Students returned this week and it really has been a whirlwind from start to finish. Classes are very full and just making room to sit has been a challenge at times. Luckily the students have been great. I started the year a little apprehensive for the first time in years. The class coming in had a pretty bad reputation and had made a few teachers reconsider if they wanted to be teachers. We started the year with a frank and honest conversation about my expectations and their reputation. As I sat at the front of the room sharing a quote at the back of the room caught my eye.
The first time I heard Dr. Muhammad-Jackson share this wisdom it really hit me like a ton of bricks. Monday as I considered these words in the current context and apprehension over the year it hit me again. I had allowed the worst parts of the class, the stories shared out of frustration and exhaustion block out the potential for excellence like a big old cloud on an otherwise sunny day. So we paused and shifted. I told the classes I wanted us to start over. I didn't want my opinion of them to be guided by the past and I wanted them to ponder the possibilities that could exist if we could choose fun and learning over behavior management. What our classroom could look like if we worked towards community rather than control.

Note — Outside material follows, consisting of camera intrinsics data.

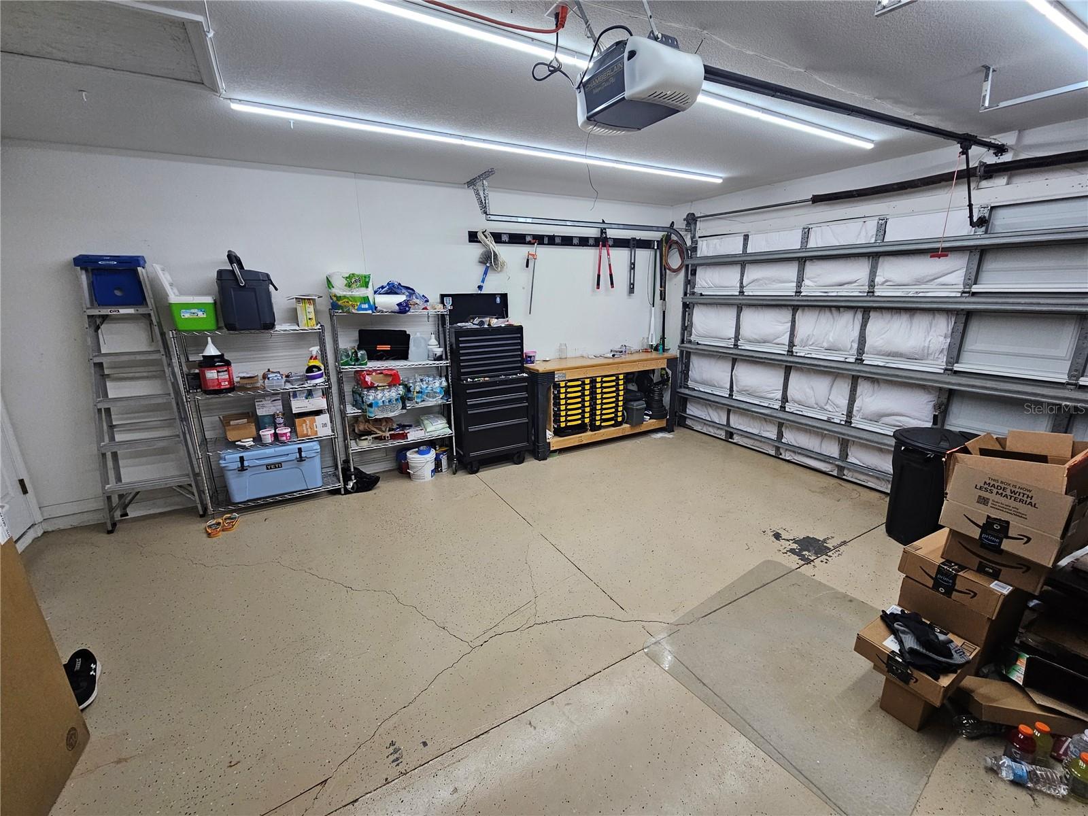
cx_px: 544
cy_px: 408
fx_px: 409
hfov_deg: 106.2
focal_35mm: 13
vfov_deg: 89.9
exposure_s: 1/60
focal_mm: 2.2
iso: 125
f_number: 2.2
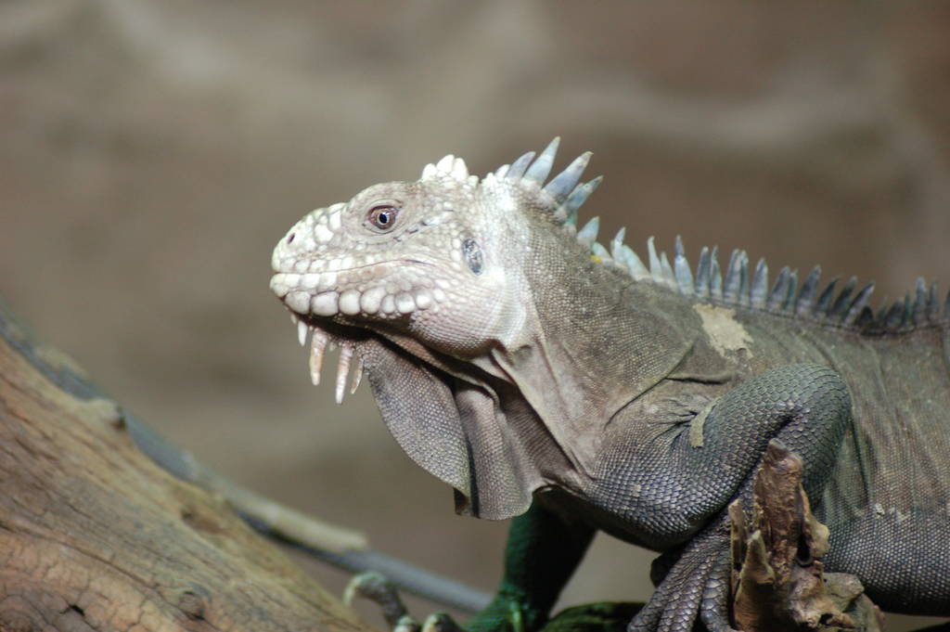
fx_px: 5339
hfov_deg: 10.2
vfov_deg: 6.8
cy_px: 316
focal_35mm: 202
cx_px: 475
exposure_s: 1/80
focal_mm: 135
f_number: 4.5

With that in mind, I asked the students to share something they thought represented their excellence. I grabbed some index cards and explained the quick little assignment.
Take your Index card and thinking of a term that you think represents your excellence craft a visual representation in some way.
On the back write three things you would like me to know about you.
That was it. A simple way to get to know the kids and a great soft start to the day. Here are a few of the results.
From this activity I introduced students to the term Multimodal and we discussed different modes of communication. A favourite activity I do in the first days of school is viewing Jason Reynolds perform For Everyone it is a fantastic message and delivered in an engaging and multimodal way.
Before we watched the performance I asked students to record the lines and moments that stood out to them in their notebooks. Students wrote furiously through the video. When it was completed I asked the students to share their favourite lines. After some had shared and I shared some of my own students were tasked with creating something that could be seen as multimodal. At first, they were worried about how it might be marked, that they were not artists. I just asked them to take a chance. Jump Anyway as Jason said and really the results speak for themselves.
Different artistic abilities and levels of creativity were explored but I was so pleased with their first efforts thinking with a multimodal lens.
We also got a lot of writing in this week but I am going to save that for another post.